Un appareil photo libre ?
- Un hardware aux spécifications placées sous licence Creative Commons BY-SA,
- un firmware (le logiciel qui pilote le matériel) open source

Le Frankencamera, dont le nom fait référence au vilain Frankenstein, repose sur une base matérielle issue d’un Nokia N95, un objectif de chez Canon et une bonne dose d’ingéniosité pour assembler le tout. Effectivement, le résultat est au dire même de ces créateurs « moche » mais fonctionnel.
Ce n’est donc pas du côté du matériel qu’il nous faut rechercher « d’ouverture », mais dans le logiciel. En effet, le Frankencamera est propulsé par un noyau Linux et l’ensemble du code utilisé pour exploiter l’appareil sera d’ici un an rendu public. Le but recherché est d’obtenir un système d’exploitation complet pour lequel il serait possible de télécharger des applications pour ajouter de nouvelles fonctions à son APN.
Pour Marc Levoy qui dirige ce projet, il s’agit de fournir à court terme une plate-forme de développement à bas coût disponible d’abord pour les organismes de recherche en traitement numérique de l’image. Son ambition est d’ouvrir la possibilité de développer des algorithmes capables d’indiquer à l’appareil photo quoi faire dans la microseconde qui suit en fonction des multiples informations disponibles sur la scène en cours de photographie.

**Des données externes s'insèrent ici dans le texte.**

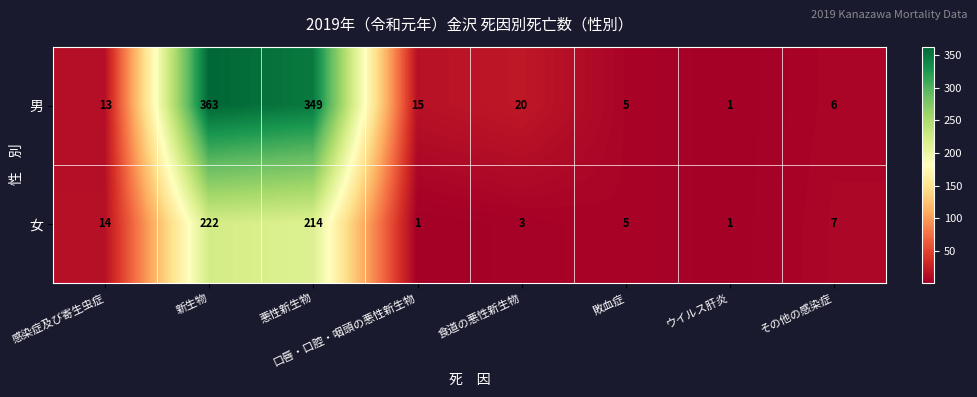

How many series are shown in this chart?

2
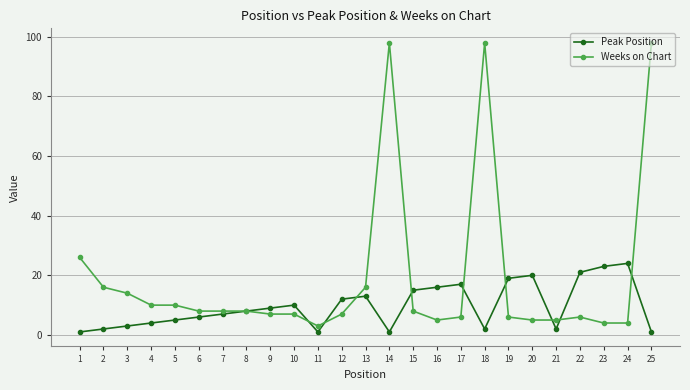

Which series has the largest total across all categories?

Weeks on Chart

Parmi les travaux en cours :
- la capacité d’élargir la prise en charge des différentes exposition d’une scène pour fournir une image disposant d’une exposition optimisée pour les différentes zones.
- l’utilisation de photo haute résolution faite durant la capture d’une vidéo. Cette image et les informations qu’elle contient sont ensuite utilisées pour améliorer le rendu du film vidéo
- une connectivité réseau afin de rendre l’ANP communiquant. On comprend alors mieux le choix d’un téléphone mobile comme base de développement.
Ce projet a reçu le support de nombreux sponsor comme Nokia, Adobe Systems, Kodak, et Hewlett-Packard.